Roundup: A shambolic process delivering Ford

It was a shambolic affair from start to finish, from the court challenge around the deadlines, the problems with the voting itself, and in the end, thousands of misallocated ballots and a result where Christine Elliott won more votes in more ridings, but Doug Ford managed to get more of the allocated points and won the leadership on a narrow victory. Elliott did not concede for the better part of a day later, and the feeling is that this all could very well be Kathleen Wynne’s “lifeline,” though one probably shouldn’t count Ford out the way that people counted Donald Trump out.

And lo, we will be inundated with Ford/Trump comparisons for the coming weeks, and analyses of whether these comparisons are fair or not.

https://twitter.com/EmmMacfarlane/status/972883042921582592

https://twitter.com/EmmMacfarlane/status/972883824400064517

https://twitter.com/EmmMacfarlane/status/972884738586415104

https://twitter.com/kevinmilligan/status/972894725798707200

Chris Selley notes the big risk that the Ontario PC party takes with Ford, while Paul Wells notes how Ontario conservatism is a bigger tent and stranger coalition than most people may take for granted.

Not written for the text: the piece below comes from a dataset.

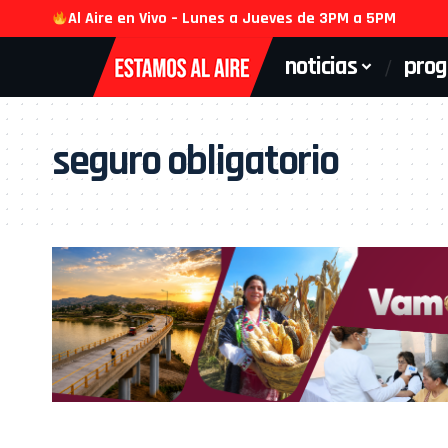
Al Aire en Vivo – Lunes a Jueves de 3PM a 5PM
noticias
pro
seguro obligatorio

I’m hoping that out of this, we finally start having a real conversation about how leadership contests are run, because it’s ridiculous. Sure, the partisans will close ranks around this, and we’ll get the voices that insist that this is the best way to grow the party, but it just perpetuates the same cycle. You’re not actually growing the party – you’re creating a number used for shock and awe purposes, and giving an even bigger “democratic mandate” to a leader who will then abuse it to consolidate power. It happens time and again, and we need to have a real conversation about restoring accountability to our politics. Maybe Ford will be the last straw, but I find myself pessimistic that it will change much.